### Task goal
Repeat the part of the passage on commercial real estate transfers between "What legal issues" and "commercial real estate?", inclusive.

What legal issues (if any) cannot be covered by usual legal due diligence?
The legal due diligence usually covers all legal risks in relation with the transaction.
What is the usual process for transfer of commercial real estate?
The first step in a commercial property transaction is often to sign a letter of intent to set out key terms of the transaction and, to secure exclusivity, when possible, in order to allow for particular investigations to be made by the purchaser.
The terms and conditions of the letter of intent shall be drafted with appropriate care since (i) in theory a sale is ‘perfect’ (i.e. ‘binding’ between the vendor and the purchaser), under French law, as soon as there is agreement on the subject matter and on the price, and (ii) either prospect may claim damages in case of a ‘breaking off’ of the precontractual negotiations in an unlawful manner.
When an asset deal, the purchasing procedure is usually set in two phases, with first (i) the signing of a promissory deed subject to conditions precedent, which will give the vendor the time to obtain a waiver of the town's pre-emption right, when applicable, and then (ii) the closing of the transaction with the signing of a proper final conveyance deed that shall be registered with the Land Registry.
For that purpose, the deeds must be drafted by a French notary (‘notaire’), which is vested with prerogatives of official authority received from the State and is therefore empowered to authenticate deeds by affixing his seal and signature. Only transfers of property consigned in a “authenticated deed” (i.e. drafted by a notary or approved by the court) will be registered with the Land Registry. In practice two notaries are almost always involved in the transaction, appointed by each party.

### Data items
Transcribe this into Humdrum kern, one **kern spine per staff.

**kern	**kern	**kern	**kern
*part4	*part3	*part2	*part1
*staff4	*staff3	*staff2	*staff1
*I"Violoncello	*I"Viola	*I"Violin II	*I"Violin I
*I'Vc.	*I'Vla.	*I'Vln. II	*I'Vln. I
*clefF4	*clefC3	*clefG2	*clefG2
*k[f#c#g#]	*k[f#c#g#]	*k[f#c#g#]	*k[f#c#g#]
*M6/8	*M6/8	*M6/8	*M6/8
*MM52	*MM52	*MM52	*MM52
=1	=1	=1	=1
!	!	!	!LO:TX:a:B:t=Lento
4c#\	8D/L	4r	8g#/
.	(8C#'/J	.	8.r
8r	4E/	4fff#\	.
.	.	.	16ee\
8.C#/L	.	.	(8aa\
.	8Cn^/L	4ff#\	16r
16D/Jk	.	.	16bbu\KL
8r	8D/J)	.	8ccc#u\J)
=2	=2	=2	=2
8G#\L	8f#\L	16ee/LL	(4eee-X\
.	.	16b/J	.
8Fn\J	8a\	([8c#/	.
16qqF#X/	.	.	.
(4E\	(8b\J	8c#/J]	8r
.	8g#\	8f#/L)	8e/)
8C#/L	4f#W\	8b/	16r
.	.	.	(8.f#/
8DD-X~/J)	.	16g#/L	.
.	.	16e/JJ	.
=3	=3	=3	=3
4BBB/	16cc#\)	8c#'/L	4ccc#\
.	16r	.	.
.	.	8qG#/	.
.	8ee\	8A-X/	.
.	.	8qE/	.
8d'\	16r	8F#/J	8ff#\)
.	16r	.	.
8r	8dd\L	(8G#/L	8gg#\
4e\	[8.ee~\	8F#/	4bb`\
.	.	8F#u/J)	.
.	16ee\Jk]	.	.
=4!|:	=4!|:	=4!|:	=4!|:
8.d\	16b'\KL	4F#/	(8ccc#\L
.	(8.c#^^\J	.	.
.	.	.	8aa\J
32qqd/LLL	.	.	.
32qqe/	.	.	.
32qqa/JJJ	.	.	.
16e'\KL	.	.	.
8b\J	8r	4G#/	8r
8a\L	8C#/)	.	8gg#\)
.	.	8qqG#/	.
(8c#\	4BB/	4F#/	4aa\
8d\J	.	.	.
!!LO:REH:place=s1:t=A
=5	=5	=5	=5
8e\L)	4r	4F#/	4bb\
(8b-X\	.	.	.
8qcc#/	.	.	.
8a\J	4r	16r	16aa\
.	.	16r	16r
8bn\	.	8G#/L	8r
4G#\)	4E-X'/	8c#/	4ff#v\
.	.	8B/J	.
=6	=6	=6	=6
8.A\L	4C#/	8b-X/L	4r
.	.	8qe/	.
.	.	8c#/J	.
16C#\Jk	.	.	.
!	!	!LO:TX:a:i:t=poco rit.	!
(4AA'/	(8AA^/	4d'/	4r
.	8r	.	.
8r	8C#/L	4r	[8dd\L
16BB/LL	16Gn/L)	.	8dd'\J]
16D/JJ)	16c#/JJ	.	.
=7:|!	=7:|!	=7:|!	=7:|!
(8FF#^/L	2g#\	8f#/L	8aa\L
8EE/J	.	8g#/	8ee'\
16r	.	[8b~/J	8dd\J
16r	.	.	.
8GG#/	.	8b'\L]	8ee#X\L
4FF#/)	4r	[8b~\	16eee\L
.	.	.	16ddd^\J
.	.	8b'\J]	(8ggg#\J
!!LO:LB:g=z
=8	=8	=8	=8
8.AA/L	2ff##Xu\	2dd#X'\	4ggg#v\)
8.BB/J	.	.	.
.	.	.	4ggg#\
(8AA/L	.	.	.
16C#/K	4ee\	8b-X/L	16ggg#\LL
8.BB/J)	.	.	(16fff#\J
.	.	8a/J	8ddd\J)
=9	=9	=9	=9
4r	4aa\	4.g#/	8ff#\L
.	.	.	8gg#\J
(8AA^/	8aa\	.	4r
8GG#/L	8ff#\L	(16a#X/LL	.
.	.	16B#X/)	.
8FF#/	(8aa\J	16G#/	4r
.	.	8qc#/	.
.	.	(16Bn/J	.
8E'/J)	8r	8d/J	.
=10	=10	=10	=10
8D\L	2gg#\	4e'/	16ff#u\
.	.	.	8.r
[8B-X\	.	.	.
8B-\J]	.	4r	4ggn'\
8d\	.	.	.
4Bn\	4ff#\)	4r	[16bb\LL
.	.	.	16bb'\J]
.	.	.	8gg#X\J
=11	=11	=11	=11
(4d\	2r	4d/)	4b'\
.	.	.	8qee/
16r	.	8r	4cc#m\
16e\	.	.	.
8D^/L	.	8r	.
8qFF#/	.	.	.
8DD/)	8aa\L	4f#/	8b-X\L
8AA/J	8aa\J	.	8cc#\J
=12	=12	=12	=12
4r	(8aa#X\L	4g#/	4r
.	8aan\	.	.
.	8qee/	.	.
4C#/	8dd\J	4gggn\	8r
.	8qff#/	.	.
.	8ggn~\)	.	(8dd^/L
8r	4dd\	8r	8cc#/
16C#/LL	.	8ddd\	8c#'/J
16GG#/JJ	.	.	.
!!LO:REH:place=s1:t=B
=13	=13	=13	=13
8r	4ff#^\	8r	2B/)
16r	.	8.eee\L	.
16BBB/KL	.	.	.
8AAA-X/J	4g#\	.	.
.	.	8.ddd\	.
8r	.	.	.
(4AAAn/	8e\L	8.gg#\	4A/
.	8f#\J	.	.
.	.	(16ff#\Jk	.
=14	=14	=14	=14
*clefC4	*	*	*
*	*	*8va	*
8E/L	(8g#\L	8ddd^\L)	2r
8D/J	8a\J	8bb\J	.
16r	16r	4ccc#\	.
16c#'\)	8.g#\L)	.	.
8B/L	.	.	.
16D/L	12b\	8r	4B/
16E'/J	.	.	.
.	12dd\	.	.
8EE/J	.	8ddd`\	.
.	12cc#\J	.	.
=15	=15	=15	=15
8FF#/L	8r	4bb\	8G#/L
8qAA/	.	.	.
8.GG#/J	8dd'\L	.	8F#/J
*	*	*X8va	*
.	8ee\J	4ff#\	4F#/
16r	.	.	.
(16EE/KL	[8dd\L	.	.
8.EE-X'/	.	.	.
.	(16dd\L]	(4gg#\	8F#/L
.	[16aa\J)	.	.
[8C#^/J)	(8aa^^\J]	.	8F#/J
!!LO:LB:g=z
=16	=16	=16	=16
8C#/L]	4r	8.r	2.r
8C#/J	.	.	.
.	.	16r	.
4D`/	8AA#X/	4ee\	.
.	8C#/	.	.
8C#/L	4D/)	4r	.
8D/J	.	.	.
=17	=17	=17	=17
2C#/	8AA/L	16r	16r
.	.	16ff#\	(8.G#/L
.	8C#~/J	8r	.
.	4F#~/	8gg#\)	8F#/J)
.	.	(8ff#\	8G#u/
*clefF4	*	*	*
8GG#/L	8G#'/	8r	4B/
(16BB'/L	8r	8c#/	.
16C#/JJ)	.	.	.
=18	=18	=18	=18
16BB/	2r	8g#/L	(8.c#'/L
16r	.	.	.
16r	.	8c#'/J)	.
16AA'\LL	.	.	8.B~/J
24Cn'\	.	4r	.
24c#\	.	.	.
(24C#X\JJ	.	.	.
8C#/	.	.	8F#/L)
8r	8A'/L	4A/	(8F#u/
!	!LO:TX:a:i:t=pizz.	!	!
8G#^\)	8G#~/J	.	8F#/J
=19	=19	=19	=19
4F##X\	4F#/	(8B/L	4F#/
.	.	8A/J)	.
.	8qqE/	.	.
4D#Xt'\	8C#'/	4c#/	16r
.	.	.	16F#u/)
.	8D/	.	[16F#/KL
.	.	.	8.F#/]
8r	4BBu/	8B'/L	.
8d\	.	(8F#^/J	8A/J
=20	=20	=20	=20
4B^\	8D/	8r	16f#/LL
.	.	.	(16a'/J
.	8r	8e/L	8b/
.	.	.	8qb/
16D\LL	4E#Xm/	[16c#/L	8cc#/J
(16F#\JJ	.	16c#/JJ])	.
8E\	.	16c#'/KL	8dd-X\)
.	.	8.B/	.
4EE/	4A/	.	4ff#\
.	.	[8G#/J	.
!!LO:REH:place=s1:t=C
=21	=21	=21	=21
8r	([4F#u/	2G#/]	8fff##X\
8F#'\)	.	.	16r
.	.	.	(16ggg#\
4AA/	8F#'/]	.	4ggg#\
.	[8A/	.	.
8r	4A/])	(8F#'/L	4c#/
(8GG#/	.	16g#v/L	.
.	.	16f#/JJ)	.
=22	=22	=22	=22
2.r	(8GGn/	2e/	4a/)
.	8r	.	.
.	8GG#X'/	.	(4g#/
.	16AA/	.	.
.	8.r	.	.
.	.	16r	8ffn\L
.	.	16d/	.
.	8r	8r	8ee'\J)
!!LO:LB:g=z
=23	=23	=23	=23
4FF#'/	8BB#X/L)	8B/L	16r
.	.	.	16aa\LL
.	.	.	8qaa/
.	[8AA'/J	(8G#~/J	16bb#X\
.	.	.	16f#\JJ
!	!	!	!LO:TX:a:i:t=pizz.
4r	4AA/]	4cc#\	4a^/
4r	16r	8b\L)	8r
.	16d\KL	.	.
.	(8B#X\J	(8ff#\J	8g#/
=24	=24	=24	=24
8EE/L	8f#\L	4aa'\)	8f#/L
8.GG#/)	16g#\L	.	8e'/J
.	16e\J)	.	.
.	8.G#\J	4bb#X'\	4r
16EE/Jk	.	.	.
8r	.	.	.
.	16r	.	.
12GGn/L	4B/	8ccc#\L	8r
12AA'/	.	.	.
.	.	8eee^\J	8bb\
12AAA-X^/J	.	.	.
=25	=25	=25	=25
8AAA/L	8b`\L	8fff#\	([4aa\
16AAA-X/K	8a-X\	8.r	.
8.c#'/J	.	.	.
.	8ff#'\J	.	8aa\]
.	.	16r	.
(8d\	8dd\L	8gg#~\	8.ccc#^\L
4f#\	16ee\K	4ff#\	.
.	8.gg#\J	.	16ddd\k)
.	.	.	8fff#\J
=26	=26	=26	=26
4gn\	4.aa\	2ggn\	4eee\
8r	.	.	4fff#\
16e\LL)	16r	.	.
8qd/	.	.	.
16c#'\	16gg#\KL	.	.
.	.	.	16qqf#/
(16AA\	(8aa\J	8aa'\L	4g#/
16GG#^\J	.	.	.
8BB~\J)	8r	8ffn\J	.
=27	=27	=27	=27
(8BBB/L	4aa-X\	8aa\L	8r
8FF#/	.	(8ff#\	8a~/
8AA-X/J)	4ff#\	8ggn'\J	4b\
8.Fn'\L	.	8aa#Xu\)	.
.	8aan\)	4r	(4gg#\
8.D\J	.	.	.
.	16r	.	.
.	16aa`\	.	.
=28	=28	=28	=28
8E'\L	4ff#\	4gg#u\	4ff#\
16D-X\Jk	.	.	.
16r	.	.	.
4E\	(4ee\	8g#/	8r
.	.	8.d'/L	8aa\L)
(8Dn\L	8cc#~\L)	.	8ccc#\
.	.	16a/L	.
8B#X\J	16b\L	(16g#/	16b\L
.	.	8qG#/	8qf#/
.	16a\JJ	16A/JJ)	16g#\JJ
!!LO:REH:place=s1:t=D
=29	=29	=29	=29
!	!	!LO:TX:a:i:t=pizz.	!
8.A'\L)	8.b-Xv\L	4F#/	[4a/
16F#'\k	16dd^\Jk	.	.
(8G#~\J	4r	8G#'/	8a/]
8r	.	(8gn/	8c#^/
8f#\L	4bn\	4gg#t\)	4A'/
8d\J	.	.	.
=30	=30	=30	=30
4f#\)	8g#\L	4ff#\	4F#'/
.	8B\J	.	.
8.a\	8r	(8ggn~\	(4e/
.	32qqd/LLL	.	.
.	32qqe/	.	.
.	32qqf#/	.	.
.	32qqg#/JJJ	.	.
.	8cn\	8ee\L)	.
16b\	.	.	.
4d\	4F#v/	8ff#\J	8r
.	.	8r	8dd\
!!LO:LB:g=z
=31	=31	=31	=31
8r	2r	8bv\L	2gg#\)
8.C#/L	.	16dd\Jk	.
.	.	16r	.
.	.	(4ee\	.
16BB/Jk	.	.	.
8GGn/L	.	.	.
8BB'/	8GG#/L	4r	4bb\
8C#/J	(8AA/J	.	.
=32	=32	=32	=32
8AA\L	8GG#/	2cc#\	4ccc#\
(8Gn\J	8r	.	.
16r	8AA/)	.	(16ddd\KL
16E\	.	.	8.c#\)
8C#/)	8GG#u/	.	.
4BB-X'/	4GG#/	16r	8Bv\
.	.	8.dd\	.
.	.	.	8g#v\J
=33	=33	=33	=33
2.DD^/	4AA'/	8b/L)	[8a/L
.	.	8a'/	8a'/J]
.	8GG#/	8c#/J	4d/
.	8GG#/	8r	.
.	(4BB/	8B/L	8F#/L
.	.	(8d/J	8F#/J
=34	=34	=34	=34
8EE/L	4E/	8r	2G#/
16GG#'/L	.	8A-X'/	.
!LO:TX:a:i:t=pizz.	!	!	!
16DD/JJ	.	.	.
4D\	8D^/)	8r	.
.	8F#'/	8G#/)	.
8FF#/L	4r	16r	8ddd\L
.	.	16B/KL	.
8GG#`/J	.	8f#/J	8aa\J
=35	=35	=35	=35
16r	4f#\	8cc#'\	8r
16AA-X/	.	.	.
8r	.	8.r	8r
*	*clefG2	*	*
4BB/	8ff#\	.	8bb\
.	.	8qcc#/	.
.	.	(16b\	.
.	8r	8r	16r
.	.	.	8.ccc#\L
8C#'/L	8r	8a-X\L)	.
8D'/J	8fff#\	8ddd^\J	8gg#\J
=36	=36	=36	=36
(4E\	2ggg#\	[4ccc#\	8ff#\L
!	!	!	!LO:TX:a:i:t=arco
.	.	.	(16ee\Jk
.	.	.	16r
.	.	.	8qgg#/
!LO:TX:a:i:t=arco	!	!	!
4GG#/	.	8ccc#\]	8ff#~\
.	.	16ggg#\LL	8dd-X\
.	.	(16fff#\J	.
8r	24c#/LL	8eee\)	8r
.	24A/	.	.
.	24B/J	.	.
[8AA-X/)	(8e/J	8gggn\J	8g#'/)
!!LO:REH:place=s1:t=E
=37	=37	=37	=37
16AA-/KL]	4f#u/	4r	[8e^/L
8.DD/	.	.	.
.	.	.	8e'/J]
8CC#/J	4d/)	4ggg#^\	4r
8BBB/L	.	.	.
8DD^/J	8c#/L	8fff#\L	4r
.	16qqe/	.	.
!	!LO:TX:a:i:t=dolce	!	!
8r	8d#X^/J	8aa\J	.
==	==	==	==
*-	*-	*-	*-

### Solution to this problem
What legal issues (if any) cannot be covered by usual legal due diligence?
The legal due diligence usually covers all legal risks in relation with the transaction.
What is the usual process for transfer of commercial real estate?